A audiência foi convocada pelos deputados estaduais Zaqueu Teixeira (PT) e Marcelo Freixo (PSOL), respectivamente, presidentes da Comissão de Segurança Pública e Assuntos de Polícia e da Comissão de Defesa dos Direitos Humanos e Cidadania da Alerj. O diretor do Sindicato dos Advogados, Tito Mineiro, representou a instituição. Aderson Bussinger representou a Comissão de Direitos Humanos da OAB/RJ – ele entregou aos chefes de polícia a carta assinada pelo presidente da seccional, Wadih Damous, e pelo presidente da Comissão de Igualdade Racial da OAB/RJ, Marcelo Dias, em que afirmam que o assassinato de Isabel é “mais uma afronta ao Estado Democrático de Direito e mais um ataque a defensores de Direitos Humanos no Brasil”.
O presidente da OAB/Cabo Frio, Eisenhower Dias Mariano, também participou da audiência, que contou com representantes de diversas entidades da sociedade civil.
O Sindicato dos Advogados acompanha o caso desde o início e reivindica sua apuração rápida. Abaixo, a nota de Wadih e Marcelo Dias entregue na audiência de hoje:
NOTA PÚBLICA SOBRE A MORTE DA ADVOGADA ISABEL CRISTINA SANTOS MACHADO:
A Ordem dos Advogados do Brasil e a Comissão de Igualdade Racial ( CIR/OAB-RJ), se sensibilizam com a morte da Advogada Isabel Cristina Santos Machado, assassinada dentro de sua casa, dia 17/02, Sexta-Feira, em Cabo Frio , Rio de Janeiro.
A Dra. Isabel Cristina Santos Machado, que sempre se orgulhou de carregar a marca de guerreira Advogada-mulher–negra como prova em seu mister profissional, sendo um exemplo do cumprimento de seu papel e função social, prerrogativa concedida pela Constituição Federal à Administração da Justiça, na defesa de seus assistidos e também membro do movimento negro .

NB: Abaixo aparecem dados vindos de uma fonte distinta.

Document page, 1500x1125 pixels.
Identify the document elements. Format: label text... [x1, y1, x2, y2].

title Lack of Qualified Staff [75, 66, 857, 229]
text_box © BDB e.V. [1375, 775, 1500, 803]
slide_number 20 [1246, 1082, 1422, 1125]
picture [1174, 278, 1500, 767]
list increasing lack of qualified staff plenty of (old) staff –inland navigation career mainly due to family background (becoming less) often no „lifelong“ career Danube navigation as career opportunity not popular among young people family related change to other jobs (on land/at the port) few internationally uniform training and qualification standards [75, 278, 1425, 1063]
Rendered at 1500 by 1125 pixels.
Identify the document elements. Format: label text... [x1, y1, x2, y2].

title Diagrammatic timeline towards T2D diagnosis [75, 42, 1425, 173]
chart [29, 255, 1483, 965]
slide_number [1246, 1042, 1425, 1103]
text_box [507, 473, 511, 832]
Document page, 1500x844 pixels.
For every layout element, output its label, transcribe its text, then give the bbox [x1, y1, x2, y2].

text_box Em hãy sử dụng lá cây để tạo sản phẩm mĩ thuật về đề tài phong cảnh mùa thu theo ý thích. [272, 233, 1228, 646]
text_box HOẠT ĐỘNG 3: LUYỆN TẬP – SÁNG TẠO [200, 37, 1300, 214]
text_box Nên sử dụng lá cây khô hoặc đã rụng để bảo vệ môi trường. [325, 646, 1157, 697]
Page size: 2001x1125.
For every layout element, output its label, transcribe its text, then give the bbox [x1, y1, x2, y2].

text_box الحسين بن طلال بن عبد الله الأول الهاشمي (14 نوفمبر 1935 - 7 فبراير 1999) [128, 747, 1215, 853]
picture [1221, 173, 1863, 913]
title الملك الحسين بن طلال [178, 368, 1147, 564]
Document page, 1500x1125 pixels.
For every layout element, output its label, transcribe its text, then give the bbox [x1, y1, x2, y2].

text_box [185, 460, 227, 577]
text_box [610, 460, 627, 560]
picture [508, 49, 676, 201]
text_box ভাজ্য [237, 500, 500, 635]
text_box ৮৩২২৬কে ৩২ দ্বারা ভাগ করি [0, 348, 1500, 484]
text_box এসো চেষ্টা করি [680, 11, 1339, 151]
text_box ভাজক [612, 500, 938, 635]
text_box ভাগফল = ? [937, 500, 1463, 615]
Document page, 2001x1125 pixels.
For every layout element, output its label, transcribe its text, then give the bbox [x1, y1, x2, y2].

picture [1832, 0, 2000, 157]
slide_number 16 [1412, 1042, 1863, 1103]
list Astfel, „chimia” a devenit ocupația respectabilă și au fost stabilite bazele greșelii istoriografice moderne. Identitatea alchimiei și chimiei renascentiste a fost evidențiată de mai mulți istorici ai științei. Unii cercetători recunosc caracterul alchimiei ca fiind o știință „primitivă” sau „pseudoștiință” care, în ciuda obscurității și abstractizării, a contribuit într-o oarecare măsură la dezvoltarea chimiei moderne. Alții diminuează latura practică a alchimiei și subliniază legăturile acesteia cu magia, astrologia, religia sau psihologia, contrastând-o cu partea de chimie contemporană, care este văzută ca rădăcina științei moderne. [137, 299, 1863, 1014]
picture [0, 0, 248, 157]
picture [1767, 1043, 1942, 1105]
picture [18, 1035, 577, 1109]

Esse crime não intimidará a atuação do Estado brasileiro e de toda a sociedade no combate ao crime organizado no país e ao combate sistemático da violência contra a mulher e ao racismo em nosso país. Trata-se de mais uma afronta ao Estado Democrático de Direito e mais um ataque a defensores de Direitos Humanos no Brasil. A Ordem dos Advogados do Brasil e a Comissão de Igualdade Racial (CIR/OAB-RJ), não medirão esforços para fazer cessar práticas desumanas de execução sumária daqueles que se dedicam à defesa dos Direitos Humanos e zelará para que situações como esta sejam investigadas de forma célere e efetiva.
Que os assassinos sejam severamente punidos com o rigor da Lei!

A Ordem dos Advogados do Brasil, Seção do Estado do Rio de Janeiro, e a Comissão de Igualdade Racial, na pessoa dos amigos e membros consternados, repudiam tal barbárie e se solidarizam com seus familiares enlutados.